• **WRITTEN INSTRUCTION**
Gather every line of the records below that contains the string "geoboundaries", matching case exactly.

• **LISTING**
┄┄┄┄┄┄

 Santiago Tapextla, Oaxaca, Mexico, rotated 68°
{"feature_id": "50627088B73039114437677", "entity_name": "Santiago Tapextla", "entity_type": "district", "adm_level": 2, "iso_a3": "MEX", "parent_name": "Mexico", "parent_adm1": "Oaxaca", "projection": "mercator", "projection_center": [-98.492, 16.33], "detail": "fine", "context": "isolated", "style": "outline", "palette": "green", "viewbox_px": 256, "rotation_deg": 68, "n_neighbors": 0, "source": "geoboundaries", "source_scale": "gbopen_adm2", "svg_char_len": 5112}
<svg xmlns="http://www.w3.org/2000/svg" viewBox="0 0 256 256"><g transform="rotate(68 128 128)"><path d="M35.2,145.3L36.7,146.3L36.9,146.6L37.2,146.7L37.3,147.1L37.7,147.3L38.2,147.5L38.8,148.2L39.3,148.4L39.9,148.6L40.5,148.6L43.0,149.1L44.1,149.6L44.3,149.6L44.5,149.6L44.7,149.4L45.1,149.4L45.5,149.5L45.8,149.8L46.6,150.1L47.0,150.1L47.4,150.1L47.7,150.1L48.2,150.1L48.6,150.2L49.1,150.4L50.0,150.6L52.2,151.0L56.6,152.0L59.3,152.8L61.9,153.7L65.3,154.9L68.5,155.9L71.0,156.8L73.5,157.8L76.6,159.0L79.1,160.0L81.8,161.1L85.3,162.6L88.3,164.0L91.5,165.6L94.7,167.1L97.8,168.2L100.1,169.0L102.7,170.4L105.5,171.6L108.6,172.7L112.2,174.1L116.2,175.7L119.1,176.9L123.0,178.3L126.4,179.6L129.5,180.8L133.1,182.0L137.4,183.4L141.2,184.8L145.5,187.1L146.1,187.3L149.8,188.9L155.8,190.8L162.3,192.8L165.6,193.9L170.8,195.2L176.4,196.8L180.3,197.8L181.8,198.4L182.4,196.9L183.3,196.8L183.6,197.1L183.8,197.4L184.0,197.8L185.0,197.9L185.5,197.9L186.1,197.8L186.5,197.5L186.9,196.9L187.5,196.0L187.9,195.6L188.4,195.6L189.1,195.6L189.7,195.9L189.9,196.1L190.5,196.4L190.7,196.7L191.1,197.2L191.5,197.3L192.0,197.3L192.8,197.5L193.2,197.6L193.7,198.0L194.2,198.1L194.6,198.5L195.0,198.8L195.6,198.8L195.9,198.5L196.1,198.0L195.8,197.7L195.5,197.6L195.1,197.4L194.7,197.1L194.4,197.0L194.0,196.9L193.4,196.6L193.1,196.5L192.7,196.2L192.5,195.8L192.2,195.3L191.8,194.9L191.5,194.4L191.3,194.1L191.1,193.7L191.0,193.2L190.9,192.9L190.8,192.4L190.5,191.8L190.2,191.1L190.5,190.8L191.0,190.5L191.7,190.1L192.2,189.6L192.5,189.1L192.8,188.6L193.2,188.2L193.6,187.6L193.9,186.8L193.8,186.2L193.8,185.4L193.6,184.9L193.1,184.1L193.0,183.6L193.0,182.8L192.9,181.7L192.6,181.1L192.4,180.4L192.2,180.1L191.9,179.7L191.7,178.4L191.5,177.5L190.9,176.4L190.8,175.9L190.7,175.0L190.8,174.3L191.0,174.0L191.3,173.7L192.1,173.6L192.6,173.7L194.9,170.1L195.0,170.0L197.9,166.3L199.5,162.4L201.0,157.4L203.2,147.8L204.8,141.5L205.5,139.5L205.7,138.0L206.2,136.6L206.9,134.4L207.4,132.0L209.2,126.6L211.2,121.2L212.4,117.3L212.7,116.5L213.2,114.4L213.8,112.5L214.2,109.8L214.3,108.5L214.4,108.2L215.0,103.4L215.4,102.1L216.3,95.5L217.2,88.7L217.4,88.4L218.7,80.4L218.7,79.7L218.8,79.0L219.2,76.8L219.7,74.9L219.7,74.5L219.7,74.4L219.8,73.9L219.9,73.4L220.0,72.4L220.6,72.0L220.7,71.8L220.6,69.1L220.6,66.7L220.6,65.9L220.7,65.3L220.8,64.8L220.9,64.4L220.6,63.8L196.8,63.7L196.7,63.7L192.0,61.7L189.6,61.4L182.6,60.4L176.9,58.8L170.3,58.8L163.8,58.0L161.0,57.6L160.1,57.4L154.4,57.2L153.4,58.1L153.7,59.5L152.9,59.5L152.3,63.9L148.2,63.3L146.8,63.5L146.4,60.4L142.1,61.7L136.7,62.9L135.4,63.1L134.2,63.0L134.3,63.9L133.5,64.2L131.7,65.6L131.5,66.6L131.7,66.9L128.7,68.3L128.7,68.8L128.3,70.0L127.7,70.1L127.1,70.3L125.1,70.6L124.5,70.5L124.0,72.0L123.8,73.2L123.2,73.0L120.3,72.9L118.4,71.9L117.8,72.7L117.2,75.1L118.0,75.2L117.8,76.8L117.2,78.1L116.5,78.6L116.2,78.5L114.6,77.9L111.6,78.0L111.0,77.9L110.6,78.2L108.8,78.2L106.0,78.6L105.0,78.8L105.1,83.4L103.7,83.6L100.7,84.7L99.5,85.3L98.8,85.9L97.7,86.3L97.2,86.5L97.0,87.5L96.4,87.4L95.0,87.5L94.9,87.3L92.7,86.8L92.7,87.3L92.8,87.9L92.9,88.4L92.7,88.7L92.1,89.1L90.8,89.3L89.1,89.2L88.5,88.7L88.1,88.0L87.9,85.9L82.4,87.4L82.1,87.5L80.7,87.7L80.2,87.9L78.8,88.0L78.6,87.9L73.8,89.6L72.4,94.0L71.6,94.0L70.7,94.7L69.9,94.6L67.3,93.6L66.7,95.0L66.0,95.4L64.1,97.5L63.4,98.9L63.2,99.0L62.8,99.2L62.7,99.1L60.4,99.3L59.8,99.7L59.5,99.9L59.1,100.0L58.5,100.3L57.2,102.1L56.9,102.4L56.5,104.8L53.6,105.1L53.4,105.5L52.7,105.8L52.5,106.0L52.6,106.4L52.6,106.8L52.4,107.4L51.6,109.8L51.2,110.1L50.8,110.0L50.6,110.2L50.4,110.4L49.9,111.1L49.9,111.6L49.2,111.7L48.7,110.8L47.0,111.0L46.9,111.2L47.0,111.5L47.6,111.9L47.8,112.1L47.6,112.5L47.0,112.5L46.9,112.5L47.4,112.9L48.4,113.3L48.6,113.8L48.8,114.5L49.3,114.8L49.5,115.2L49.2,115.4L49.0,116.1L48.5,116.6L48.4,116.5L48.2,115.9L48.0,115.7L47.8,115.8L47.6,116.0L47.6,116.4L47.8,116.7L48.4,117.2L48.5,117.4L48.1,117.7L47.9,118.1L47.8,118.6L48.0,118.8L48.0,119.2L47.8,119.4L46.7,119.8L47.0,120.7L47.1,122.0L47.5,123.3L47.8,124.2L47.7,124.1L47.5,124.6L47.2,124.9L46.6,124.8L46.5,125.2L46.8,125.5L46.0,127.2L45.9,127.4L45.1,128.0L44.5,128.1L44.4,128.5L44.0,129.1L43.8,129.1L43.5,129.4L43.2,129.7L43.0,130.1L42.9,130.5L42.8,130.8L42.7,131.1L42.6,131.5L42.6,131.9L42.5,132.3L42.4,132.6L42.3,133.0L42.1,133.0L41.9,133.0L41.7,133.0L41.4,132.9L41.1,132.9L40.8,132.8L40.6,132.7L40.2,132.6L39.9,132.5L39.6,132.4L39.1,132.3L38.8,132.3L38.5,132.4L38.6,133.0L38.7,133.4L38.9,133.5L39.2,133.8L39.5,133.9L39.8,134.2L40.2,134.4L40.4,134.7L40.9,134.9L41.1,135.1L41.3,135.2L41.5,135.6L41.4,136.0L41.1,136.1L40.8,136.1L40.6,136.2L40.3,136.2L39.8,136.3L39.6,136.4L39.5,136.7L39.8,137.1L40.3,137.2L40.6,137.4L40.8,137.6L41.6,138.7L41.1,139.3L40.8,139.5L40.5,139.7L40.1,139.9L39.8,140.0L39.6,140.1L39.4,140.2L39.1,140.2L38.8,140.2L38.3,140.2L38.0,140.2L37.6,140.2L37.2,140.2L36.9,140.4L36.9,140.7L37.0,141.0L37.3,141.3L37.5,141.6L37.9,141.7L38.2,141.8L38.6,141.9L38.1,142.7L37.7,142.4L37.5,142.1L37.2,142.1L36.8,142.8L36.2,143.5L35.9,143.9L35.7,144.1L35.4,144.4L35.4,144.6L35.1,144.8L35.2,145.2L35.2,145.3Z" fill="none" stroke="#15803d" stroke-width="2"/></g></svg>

┄┄┄┄┄┄

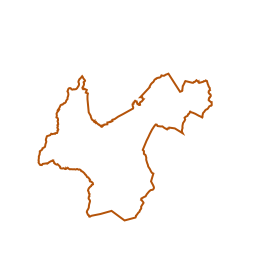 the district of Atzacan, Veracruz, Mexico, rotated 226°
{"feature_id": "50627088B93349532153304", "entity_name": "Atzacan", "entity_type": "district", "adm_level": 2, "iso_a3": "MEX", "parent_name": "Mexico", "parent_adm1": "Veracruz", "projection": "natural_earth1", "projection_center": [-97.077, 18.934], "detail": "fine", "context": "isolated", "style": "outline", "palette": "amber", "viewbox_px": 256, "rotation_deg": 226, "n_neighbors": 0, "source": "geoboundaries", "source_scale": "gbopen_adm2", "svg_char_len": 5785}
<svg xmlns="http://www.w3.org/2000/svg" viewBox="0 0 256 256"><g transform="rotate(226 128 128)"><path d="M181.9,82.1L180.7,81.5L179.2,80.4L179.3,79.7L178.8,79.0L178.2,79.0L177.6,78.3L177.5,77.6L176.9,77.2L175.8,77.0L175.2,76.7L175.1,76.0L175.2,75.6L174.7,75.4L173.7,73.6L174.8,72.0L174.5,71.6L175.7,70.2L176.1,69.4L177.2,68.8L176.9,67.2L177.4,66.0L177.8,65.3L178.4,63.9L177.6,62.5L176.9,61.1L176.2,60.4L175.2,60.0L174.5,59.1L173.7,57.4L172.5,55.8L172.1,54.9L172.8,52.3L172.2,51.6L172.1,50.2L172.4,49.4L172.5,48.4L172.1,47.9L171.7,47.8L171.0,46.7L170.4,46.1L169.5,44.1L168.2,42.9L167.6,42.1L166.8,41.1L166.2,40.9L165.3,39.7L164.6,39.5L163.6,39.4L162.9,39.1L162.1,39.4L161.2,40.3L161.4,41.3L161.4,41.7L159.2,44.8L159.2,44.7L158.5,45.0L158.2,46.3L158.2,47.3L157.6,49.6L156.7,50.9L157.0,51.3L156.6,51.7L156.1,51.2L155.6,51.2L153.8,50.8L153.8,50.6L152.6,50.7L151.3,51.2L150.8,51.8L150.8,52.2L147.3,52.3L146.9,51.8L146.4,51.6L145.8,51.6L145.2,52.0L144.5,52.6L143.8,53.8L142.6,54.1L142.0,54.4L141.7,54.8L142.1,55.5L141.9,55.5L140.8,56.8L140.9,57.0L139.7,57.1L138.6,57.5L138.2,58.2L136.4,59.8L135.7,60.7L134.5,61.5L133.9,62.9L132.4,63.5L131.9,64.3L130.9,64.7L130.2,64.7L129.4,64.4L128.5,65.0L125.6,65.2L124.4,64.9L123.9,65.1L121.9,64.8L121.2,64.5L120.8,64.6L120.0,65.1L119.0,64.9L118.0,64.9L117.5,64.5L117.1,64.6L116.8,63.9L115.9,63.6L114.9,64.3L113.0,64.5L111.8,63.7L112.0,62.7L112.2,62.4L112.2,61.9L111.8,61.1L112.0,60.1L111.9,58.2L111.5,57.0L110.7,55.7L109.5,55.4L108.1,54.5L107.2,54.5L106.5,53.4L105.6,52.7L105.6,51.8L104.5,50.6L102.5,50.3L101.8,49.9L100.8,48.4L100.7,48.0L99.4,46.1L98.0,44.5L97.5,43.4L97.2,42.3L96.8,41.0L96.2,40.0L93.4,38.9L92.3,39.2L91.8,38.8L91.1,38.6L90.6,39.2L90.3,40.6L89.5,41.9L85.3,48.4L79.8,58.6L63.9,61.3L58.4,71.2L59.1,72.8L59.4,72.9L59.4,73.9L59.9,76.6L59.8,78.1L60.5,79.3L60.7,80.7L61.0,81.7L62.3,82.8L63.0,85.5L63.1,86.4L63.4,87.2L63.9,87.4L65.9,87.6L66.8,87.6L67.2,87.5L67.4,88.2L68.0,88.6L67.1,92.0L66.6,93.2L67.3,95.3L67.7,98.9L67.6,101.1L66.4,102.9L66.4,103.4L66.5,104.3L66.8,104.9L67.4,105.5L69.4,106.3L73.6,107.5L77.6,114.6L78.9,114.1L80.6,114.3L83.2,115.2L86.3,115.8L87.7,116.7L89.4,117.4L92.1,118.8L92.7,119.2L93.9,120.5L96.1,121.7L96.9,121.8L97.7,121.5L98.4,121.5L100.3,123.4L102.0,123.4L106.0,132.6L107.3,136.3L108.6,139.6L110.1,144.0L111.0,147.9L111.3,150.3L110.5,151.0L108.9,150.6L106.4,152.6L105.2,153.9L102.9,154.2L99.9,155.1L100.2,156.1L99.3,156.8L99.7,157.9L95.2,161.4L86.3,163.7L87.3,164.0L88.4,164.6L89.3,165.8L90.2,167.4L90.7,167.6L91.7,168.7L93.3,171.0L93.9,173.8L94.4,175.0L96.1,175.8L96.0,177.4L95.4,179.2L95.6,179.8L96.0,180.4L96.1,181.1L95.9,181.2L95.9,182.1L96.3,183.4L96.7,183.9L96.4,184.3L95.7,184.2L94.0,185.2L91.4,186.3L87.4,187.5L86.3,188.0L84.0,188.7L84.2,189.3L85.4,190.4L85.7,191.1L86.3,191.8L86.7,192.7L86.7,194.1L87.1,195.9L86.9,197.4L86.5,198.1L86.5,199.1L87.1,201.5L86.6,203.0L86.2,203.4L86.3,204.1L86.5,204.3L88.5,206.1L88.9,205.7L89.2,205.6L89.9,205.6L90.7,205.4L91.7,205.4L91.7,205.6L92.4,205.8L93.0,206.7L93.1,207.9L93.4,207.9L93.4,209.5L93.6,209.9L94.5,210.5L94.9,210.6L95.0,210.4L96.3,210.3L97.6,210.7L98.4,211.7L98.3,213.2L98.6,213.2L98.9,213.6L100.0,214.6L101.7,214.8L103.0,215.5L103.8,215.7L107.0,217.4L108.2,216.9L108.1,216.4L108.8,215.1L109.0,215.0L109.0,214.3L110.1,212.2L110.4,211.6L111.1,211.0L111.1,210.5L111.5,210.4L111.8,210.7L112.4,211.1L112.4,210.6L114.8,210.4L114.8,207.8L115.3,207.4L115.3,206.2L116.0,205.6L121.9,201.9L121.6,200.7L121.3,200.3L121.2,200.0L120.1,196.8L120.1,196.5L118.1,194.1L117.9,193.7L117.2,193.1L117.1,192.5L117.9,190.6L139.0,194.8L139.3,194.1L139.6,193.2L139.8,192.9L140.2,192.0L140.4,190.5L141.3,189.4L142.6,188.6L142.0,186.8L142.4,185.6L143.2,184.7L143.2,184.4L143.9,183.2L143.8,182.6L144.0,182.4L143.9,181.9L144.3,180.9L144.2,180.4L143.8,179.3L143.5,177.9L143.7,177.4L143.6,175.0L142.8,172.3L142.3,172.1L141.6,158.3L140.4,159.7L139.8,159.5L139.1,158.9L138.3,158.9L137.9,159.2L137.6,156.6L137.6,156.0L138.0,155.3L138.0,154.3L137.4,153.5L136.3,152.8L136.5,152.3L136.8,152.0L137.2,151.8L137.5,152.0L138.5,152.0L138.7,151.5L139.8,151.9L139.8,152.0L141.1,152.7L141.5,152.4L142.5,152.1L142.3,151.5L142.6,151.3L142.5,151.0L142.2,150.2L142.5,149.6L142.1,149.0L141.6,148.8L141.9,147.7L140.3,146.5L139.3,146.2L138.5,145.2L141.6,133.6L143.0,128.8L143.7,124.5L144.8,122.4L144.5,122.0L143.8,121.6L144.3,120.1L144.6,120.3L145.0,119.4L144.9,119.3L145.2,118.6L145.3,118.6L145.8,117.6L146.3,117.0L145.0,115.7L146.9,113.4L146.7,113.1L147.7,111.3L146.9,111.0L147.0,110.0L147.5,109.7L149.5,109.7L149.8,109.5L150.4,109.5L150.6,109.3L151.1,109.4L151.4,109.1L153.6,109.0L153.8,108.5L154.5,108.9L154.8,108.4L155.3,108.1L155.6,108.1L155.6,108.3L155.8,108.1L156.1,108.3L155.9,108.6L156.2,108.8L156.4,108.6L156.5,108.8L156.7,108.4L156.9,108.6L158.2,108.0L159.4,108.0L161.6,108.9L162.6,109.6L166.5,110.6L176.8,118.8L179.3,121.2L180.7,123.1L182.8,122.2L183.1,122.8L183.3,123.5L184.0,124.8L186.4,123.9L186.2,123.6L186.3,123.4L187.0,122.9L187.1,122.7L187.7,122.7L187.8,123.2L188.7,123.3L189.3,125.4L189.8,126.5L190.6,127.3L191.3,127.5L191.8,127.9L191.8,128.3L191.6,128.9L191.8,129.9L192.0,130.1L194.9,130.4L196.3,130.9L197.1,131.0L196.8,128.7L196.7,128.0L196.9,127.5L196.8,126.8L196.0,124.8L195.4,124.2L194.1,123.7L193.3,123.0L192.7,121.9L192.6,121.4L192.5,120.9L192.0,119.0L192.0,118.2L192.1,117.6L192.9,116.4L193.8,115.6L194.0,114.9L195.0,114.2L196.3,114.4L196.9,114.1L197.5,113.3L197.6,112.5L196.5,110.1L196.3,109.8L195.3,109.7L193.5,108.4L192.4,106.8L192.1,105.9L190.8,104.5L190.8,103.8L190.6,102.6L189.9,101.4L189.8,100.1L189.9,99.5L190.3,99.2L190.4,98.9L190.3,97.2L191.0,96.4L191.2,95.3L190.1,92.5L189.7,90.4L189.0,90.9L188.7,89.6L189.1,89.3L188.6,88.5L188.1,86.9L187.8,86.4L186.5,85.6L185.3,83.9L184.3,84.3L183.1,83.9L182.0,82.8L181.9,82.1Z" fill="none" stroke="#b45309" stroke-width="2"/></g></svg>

┄┄┄┄┄┄

• **WRITTEN SOLUTION**
{"feature_id": "50627088B73039114437677", "entity_name": "Santiago Tapextla", "entity_type": "district", "adm_level": 2, "iso_a3": "MEX", "parent_name": "Mexico", "parent_adm1": "Oaxaca", "projection": "mercator", "projection_center": [-98.492, 16.33], "detail": "fine", "context": "isolated", "style": "outline", "palette": "green", "viewbox_px": 256, "rotation_deg": 68, "n_neighbors": 0, "source": "geoboundaries", "source_scale": "gbopen_adm2", "svg_char_len": 5112}
{"feature_id": "50627088B93349532153304", "entity_name": "Atzacan", "entity_type": "district", "adm_level": 2, "iso_a3": "MEX", "parent_name": "Mexico", "parent_adm1": "Veracruz", "projection": "natural_earth1", "projection_center": [-97.077, 18.934], "detail": "fine", "context": "isolated", "style": "outline", "palette": "amber", "viewbox_px": 256, "rotation_deg": 226, "n_neighbors": 0, "source": "geoboundaries", "source_scale": "gbopen_adm2", "svg_char_len": 5785}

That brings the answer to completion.